Bosnia ranked 135th out of 137 countries for "capacity to retain talent" in the World Economic Forum's 2017-2018 Global Competitiveness Report. Serbia placed 134th and Croatia at 131st.

"My colleagues who are working here are really upset. They are not satisfied," Ms. Stevanov said in her small Belgrade apartment crammed with packed boxes and suitcases. "You don't have enough time or money for your family and normal life, that's a big problem."

The number of doctors and nurses in Serbia has steadily declined, prompting fears that the already strained health system might collapse. Salaries for young doctors in public hospitals average around 600 euros ($750) a month. Those are the physicians with the luck and connections to land paid jobs in the first place.

In 2007, 27,000 educated people emigrated from Serbia. Only seven years later, this number more than doubled to 58,000, according to the last available official data. The exact numbers are certainly much higher as most of those who emigrate don't report it to authorities.

Serbia, where mechanical engineers and IT experts are among the 50,000 unemployed university graduates, has done little to stop the outflow except for making occasional appeals for patriotism.

"I'm begging you to stay in our beautiful Serbia," the country's President Aleksandar Vucic said last week while handing out scholarships to top students.

In neighboring Croatia, the youth unemployment rate has averaged 35 percent over the past decade. But young people with the motivation and means have more options since Croatia joined the European Union in 2013; its citizens can apply for jobs in other EU countries without needing visas or work permits.

Official government statistics say some 40,000 Croats have left the country every year since Croatia entered the EU. Zagreb University demography Professor Stjepan Sterc estimates the number is more than double that, with most of them young people.

"Something has to be done to stop this emptying of Croatia," Mr. Sterc said. "It's in the strategic interest of the country."

Bosnia, the site of a bloody civil war during the 1990s, has a whopping youth unemployment rate hovering at some 54 percent, according to the World Bank figures, forcing young and old alike, to look elsewhere for work. The figure covers those up to 24 years old.
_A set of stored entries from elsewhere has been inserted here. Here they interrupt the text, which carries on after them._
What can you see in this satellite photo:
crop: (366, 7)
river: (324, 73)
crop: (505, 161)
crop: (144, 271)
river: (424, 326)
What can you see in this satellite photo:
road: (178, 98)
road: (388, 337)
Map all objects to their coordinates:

Bosnia's Labor and Employment Agency is helping place the country's surplus workers abroad through bilateral agreements. Germany wants to attract middle-skilled health care workers and Slovenia is seeking workers for jobs that require less training, mostly welders and drivers.

The agency secured employment for close to 3,500 people in Germany and nearly 20,000 in Slovenia during the past five years. It is not helping find jobs outside Bosnia for doctors or other professionals in shortage occupations.
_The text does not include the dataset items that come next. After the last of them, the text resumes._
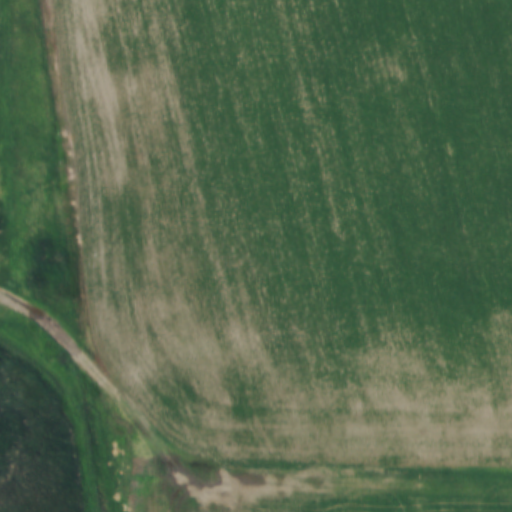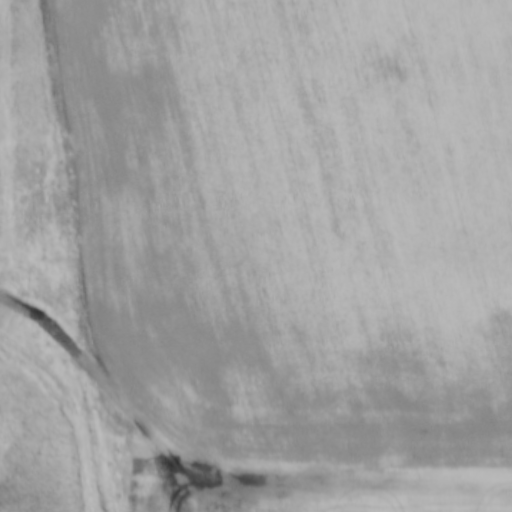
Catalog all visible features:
road: (86, 364)
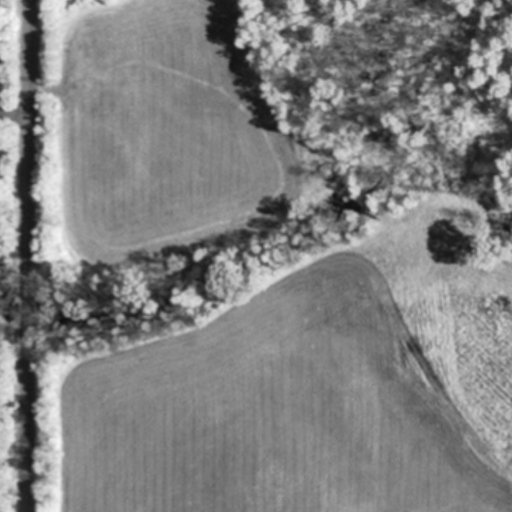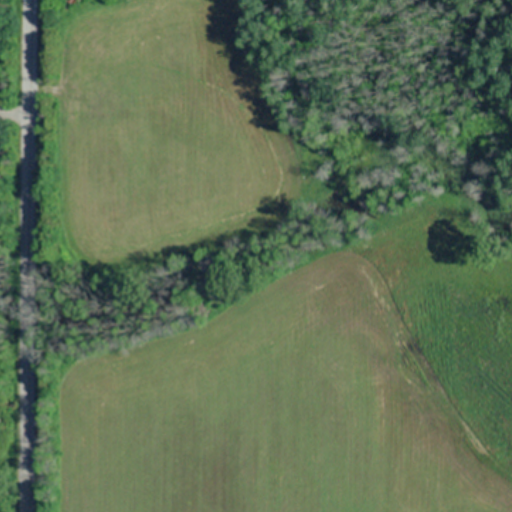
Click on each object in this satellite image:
road: (28, 256)
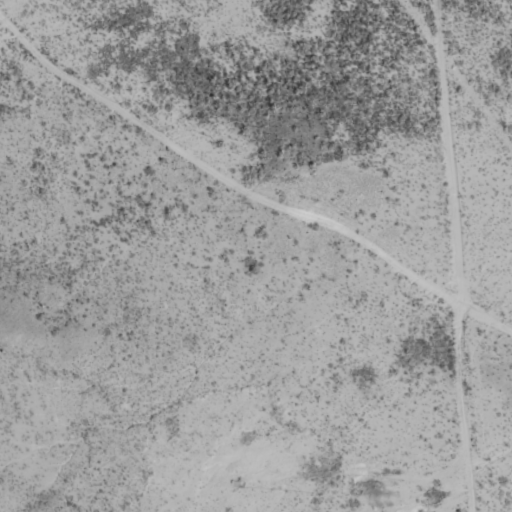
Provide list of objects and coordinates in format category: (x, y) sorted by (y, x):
road: (253, 191)
road: (461, 256)
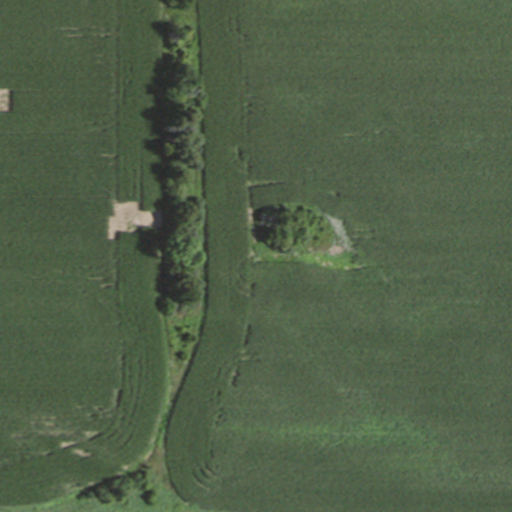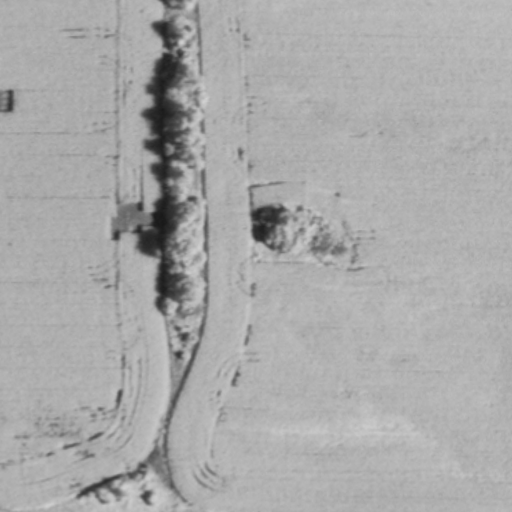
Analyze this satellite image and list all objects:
crop: (256, 253)
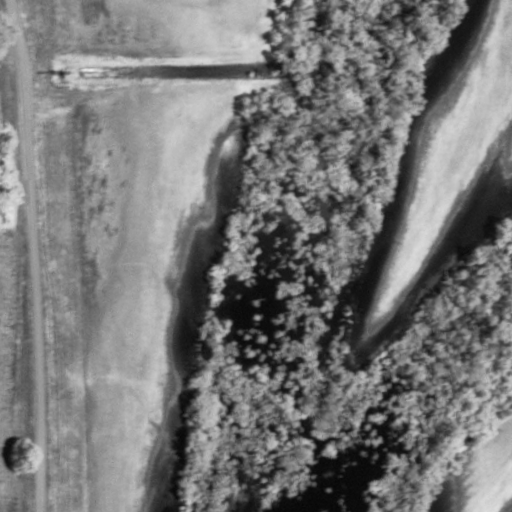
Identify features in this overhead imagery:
crop: (169, 26)
road: (3, 45)
crop: (448, 212)
road: (29, 255)
crop: (145, 269)
crop: (11, 384)
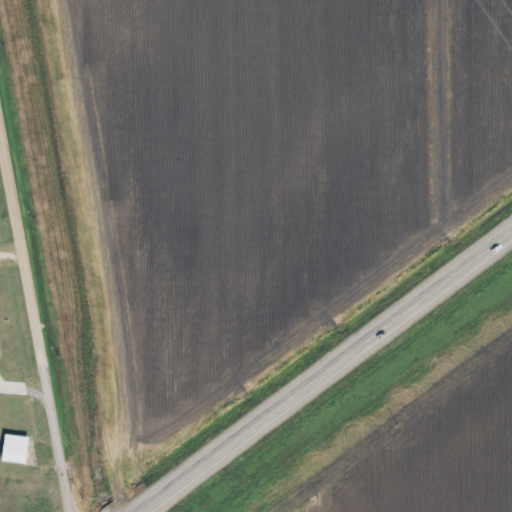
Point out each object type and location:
road: (39, 292)
road: (311, 371)
building: (18, 450)
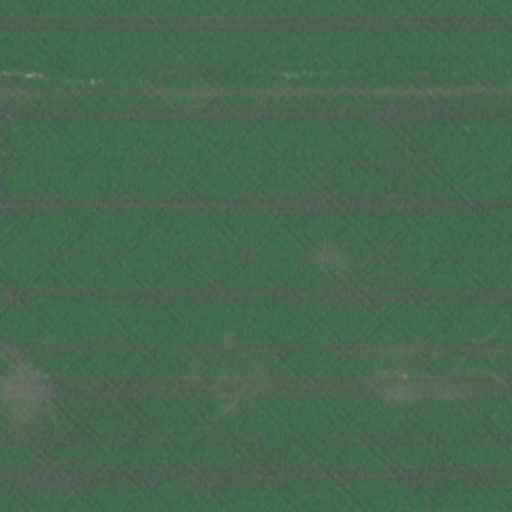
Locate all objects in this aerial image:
crop: (255, 256)
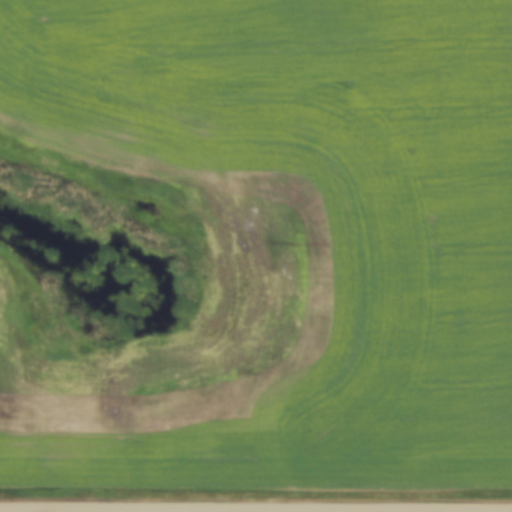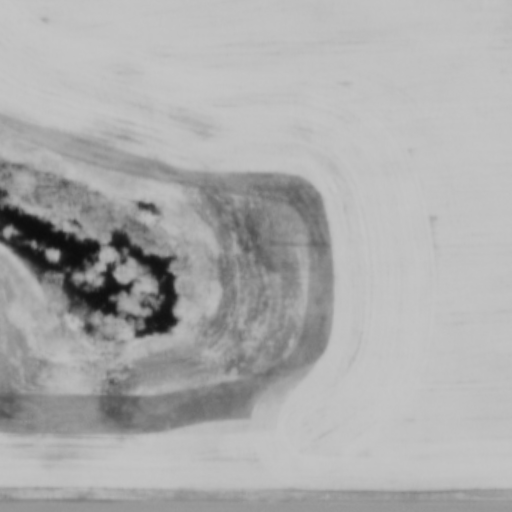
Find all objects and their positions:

"In this time and age, everyone can find job ads in any country online and apply or seek employment abroad through a privately owned agency," spokesman Boris Pupic said.
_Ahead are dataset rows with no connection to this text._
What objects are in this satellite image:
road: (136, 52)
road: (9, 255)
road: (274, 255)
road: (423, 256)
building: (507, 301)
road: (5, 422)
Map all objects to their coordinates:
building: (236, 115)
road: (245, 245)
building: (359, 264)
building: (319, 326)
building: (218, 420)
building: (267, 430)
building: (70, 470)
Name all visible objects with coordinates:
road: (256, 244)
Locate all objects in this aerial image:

One such is Alphabet InfoCenter, based in the impoverished northern Bosnian city of Tuzla. Along with linking job seekers with potential employers, Alphabet organizes German and English lessons, provides interpreters to help with paperwork, and works with successful applicants to arrange their stays abroad.

Mersudin Mahmutbegovic, the center's head, said the government in Bosnia has done nothing to retain professionals or to create more jobs by addressing a mismatch between graduates and jobs available on the labor market.

"They complain that there will be no one left to, for example, take care of patients in Bosnia, but it never occurs to them that they should do something to encourage people to stay," Mr. Mahmutbegovic said.

Law school graduate Nadina Redzic, turned to Alphabet for help finding work in Germany.

Ms. Redzic, who is fluent in German and English, obtained her law degree five years ago and immediately applied for jobs all over Bosnia. She received hardly any responses and thinks the whole process was just for show, echoing the prevailing belief that good connections matters more than a good resume.

Exasperated, Redzic decided to train to be a nurse and look for work in Germany. Once she leaves, she has no intention of returning.

"I would never return other than for a short visit to see my family," she said. "I want to live in a society that appreciates my hard work and effort."

This story was reported by The Associated Press.